*DOCUMENT TEXT*
Skip to main content
Apache Spark is constantly evolving, and keeping your data pipelines up to date is essential for performance, security, and access to new features. OpenHands can help you migrate Spark applications across versions, frameworks, and cloud platforms.

Overview

OpenHands assists with Spark migrations in several ways:
  • Version upgrades: Migrate from Spark 2.x to 3.x, or between 3.x versions
  • API modernization: Update deprecated APIs to current best practices
  • Framework migrations: Convert from MapReduce, Hive, or other frameworks to Spark
  • Cloud migrations: Move Spark workloads between cloud providers or to cloud-native services

Migration Scenarios

Spark Version Upgrades

Upgrading Spark versions often requires code changes due to API deprecations and behavioral differences. Spark 2.x to 3.x Migration:
Migrate my Spark 2.4 application to Spark 3.5:

1. Identify all deprecated API usages in src/main/scala/
2. Update DataFrame operations that changed behavior
3. Migrate from SparkSession.builder() patterns if needed
4. Update date/time handling for the new defaults
5. Check and update all UDF registrations
6. Update the build.sbt dependencies

List all changes made with before/after comparisons.

*COMPLETE THE FOLLOWING*
1. Answer these questions about the Spark migration page, each on its own line:
(a) Which frameworks does the page name as ones that can be converted to Spark?
(b) In the sample migration prompt, which Spark version is the application moved from, and to which version?
(c) Which file's dependencies does that prompt ask to have updated?
2. Does each statement below agree with the Spark migration page? For each, answer yes or no and quote the words of the page that decide it.
(a) OpenHands can help move Spark workloads from one cloud provider to another.
(b) The sample prompt asks for deprecated API usages to be found in src/main/java/.
(c) The page says that upgrading Spark versions seldom calls for code changes.
3. According to the overview on the Spark migration page, what ways does OpenHands assist with Spark migrations? List every one.

*INFORMATION GIVEN*

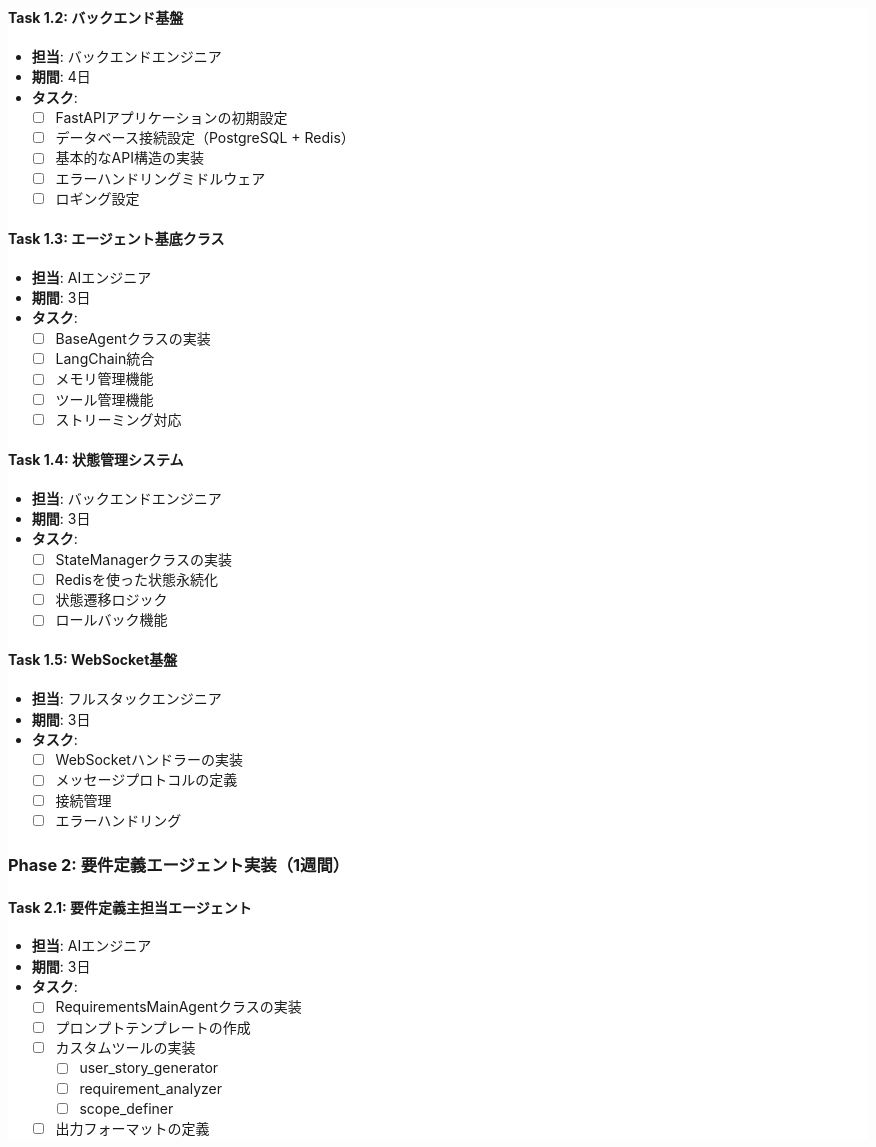 #### Task 1.2: バックエンド基盤

- **担当**: バックエンドエンジニア
- **期間**: 4日
- **タスク**:
  - [ ] FastAPIアプリケーションの初期設定
  - [ ] データベース接続設定（PostgreSQL + Redis）
  - [ ] 基本的なAPI構造の実装
  - [ ] エラーハンドリングミドルウェア
  - [ ] ロギング設定

#### Task 1.3: エージェント基底クラス

- **担当**: AIエンジニア
- **期間**: 3日
- **タスク**:
  - [ ] BaseAgentクラスの実装
  - [ ] LangChain統合
  - [ ] メモリ管理機能
  - [ ] ツール管理機能
  - [ ] ストリーミング対応

#### Task 1.4: 状態管理システム

- **担当**: バックエンドエンジニア
- **期間**: 3日
- **タスク**:
  - [ ] StateManagerクラスの実装
  - [ ] Redisを使った状態永続化
  - [ ] 状態遷移ロジック
  - [ ] ロールバック機能

#### Task 1.5: WebSocket基盤

- **担当**: フルスタックエンジニア
- **期間**: 3日
- **タスク**:
  - [ ] WebSocketハンドラーの実装
  - [ ] メッセージプロトコルの定義
  - [ ] 接続管理
  - [ ] エラーハンドリング

### Phase 2: 要件定義エージェント実装（1週間）

#### Task 2.1: 要件定義主担当エージェント

- **担当**: AIエンジニア
- **期間**: 3日
- **タスク**:
  - [ ] RequirementsMainAgentクラスの実装
  - [ ] プロンプトテンプレートの作成
  - [ ] カスタムツールの実装
    - [ ] user_story_generator
    - [ ] requirement_analyzer
    - [ ] scope_definer
  - [ ] 出力フォーマットの定義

*OUTPUTS BY TASK*
1.
(a) MapReduce, Hive, or other frameworks
(b) From Spark 2.4 to Spark 3.5
(c) build.sbt

2.
(a) Yes: "Move Spark workloads between cloud providers or to cloud-native services"
(b) No: "Identify all deprecated API usages in src/main/scala/"
(c) No: "Upgrading Spark versions often requires code changes due to API deprecations and behavioral differences."

3.
- Version upgrades
- API modernization
- Framework migrations
- Cloud migrations